De dividendbelasting is een tijdstipheffing. Om constructies rondom het tijdstip van een dividenduitkering te voorkomen, vindt de beoordeling of sprake is van een houdstercoöperatie plaats aan de hand van de vraag of in het aan het tijdstip waarop de opbrengst ter beschikking wordt gesteld voorafgaande jaar doorgaans aan de genoemde grens van 70% is voldaan.
Artikel II, onderdeel B (artikel 3 van de Wet op de dividendbelasting 1965)
Artikel 3 van de Wet DB 1965 regelt wat in ieder geval onder de opbrengst waarnaar dividendbelasting wordt geheven, moet worden verstaan. Aan het eerste lid van dat artikel wordt een onderdeel toegevoegd.
Het voorgestelde onderdeel i van genoemd artikel 3, eerste lid, heeft betrekking op de houdstercoöperatie. Uitdelingen van winst door de houdstercoöperatie aan de leden behoren ingevolge onderdeel a van genoemd artikel 3, eerste lid, tot de opbrengst waarnaar dividendbelasting wordt geheven. De inleggelden bij een coöperatie zijn civielrechtelijk echter niet goed vergelijkbaar met het aandelenkapitaal bij een kapitaalvennootschap. Daarom wordt voor de duidelijkheid expliciet bepaald dat ook renten op inleggelden en, in het algemeen, alle vergoedingen voor kapitaalverstrekkingen aan een houdstercoöperatie door leden als zodanig tot de opbrengst behoren. Hiermee is aangesloten bij de tekst van artikel 10, eerste lid, onderdeel c, van de Wet Vpb 1969 op basis waarvan dergelijke vergoedingen bij het bepalen van de winst van de coöperatie niet in aftrek komen. Bij gehele of gedeeltelijke teruggaaf van inleggelden kan niet worden voldaan aan de voorwaarden van artikel 3, eerste lid, onderdeel d, van de Wet DB 1965, zodat over een dergelijke teruggaaf dividendbelasting zou worden geheven. Heffing van dividendbelasting over de teruggaaf aan een lid van – eerder door dat lid – gestort inleggeld is echter niet beoogd. Daarom wordt voorts expliciet bepaald dat gehele of gedeeltelijke teruggaaf van inleggelden niet tot de opbrengst behoort.
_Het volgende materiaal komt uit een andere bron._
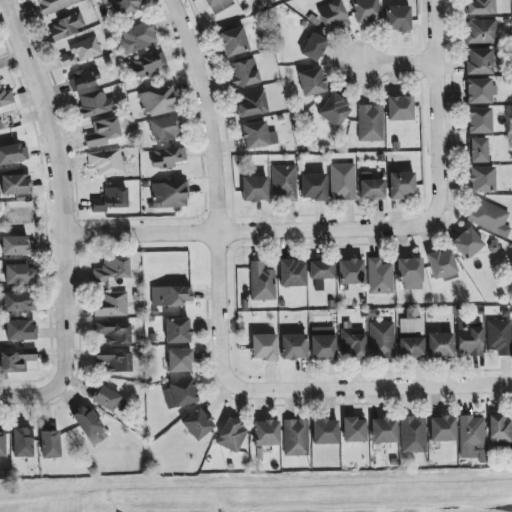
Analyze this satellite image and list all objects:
building: (54, 5)
building: (218, 5)
building: (127, 6)
building: (480, 7)
building: (365, 10)
building: (333, 16)
building: (398, 18)
building: (66, 27)
building: (481, 32)
building: (138, 38)
building: (233, 42)
building: (314, 48)
building: (85, 49)
building: (69, 60)
building: (479, 62)
building: (146, 65)
road: (400, 65)
building: (244, 73)
building: (84, 78)
building: (311, 82)
building: (480, 91)
building: (6, 97)
building: (157, 101)
building: (95, 104)
building: (400, 109)
building: (334, 111)
building: (479, 121)
building: (370, 123)
road: (440, 126)
building: (165, 128)
building: (102, 132)
building: (258, 135)
building: (477, 150)
building: (13, 154)
building: (167, 157)
building: (105, 162)
building: (482, 180)
building: (342, 182)
building: (284, 183)
building: (15, 185)
building: (371, 186)
building: (401, 186)
building: (313, 187)
building: (254, 189)
building: (170, 195)
road: (64, 199)
building: (110, 200)
road: (221, 209)
building: (488, 217)
road: (235, 231)
building: (467, 244)
building: (18, 246)
building: (441, 264)
building: (111, 270)
building: (321, 270)
building: (350, 271)
building: (410, 273)
building: (19, 274)
building: (292, 274)
building: (379, 277)
building: (261, 282)
building: (177, 296)
building: (19, 302)
building: (112, 305)
building: (411, 326)
building: (21, 330)
building: (177, 331)
building: (114, 332)
building: (500, 336)
building: (381, 340)
building: (470, 340)
building: (352, 342)
building: (323, 344)
building: (440, 345)
building: (264, 347)
building: (294, 347)
building: (411, 347)
building: (15, 360)
building: (114, 360)
building: (179, 361)
road: (392, 389)
building: (180, 394)
road: (21, 396)
building: (106, 398)
building: (88, 424)
building: (197, 424)
building: (442, 429)
building: (354, 430)
building: (383, 430)
building: (500, 430)
building: (325, 432)
building: (266, 433)
building: (413, 434)
building: (232, 436)
building: (472, 437)
building: (295, 438)
building: (22, 443)
building: (2, 444)
building: (49, 444)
Artikel II, onderdeel C (artikel 4 van de Wet op de dividendbelasting 1965)
Het huidige artikel 4, tweede lid, van de Wet DB 1965 regelt de inhoudingsvrijstelling in deelnemingssituaties binnen de EU/EER. Voorgesteld wordt deze inhoudingsvrijstelling uit te breiden naar derde landen waarmee Nederland een verdrag ter voorkoming van dubbele belasting heeft gesloten of richting een openbaar lichaam binnen het Koninkrijk waarvoor Nederland een regeling ter voorkoming van dubbele belasting heeft getroffen dat, onderscheidenlijk die, voorziet in een regeling voor dividenden. Daarbij moet dat verdrag of die regeling in werking zijn getreden. Onder een verdrag wordt mede verstaan een regeling ter voorkoming van dubbele belasting die geldt voor de relatie met een of meer landen binnen het Koninkrijk. Dit betekent dat de inhoudingsvrijstelling ook van toepassing is in relatie tot landen binnen het Koninkrijk waarvoor de Belastingregelingen tussen Nederland en Curaçao en Nederland en Sint Maarten van toepassing zijn of waarvoor de Belastingregeling voor het Koninkrijk tussen Nederland en Aruba van toepassing is. De Belastingregeling voor het land Nederland kwalificeert als een hiervoor bedoelde regeling ter voorkoming van dubbele belasting voor een openbaar lichaam binnen het Koninkrijk, zodat de inhoudingsvrijstelling ook van toepassing is in relatie tot Bonaire, Sint Eustatius en Saba. Dat het verdrag (of de regeling) een regeling voor dividenden dient te bevatten, betekent dat een verdrag dat gesloten is alleen ten behoeve van natuurlijke personen, en waarin dividend-, interest- en royalty-artikelen ontbreken, zoals het verdrag tussen Nederland en Bermuda, niet voldoet. Hetzelfde geldt voor zogenoemde Tax Information Exchange Agreements. De hiervoor beschreven uitbreiding van de inhoudingsvrijstelling wordt bewerkstelligd door het tweede lid, onderdeel a, van genoemd artikel 4 te wijzigen. De inhoudingsvrijstelling is thans van toepassing indien de opbrengstgerechtigde gevestigd is in een EU/EER-land en wordt met de voorgestelde uitbreiding ook van toepassing indien de opbrengstgerechtigde gevestigd is in een derde land waarmee Nederland een verdrag ter voorkoming van dubbele belasting heeft gesloten dat voorziet in een regeling voor dividenden. Daarbij moet de opbrengstgerechtigde in het land van vestiging in beginsel fiscaal als niet-transparant worden behandeld. Voor hybride entiteiten wordt een specifieke regeling voorgesteld die hierna verder wordt toegelicht.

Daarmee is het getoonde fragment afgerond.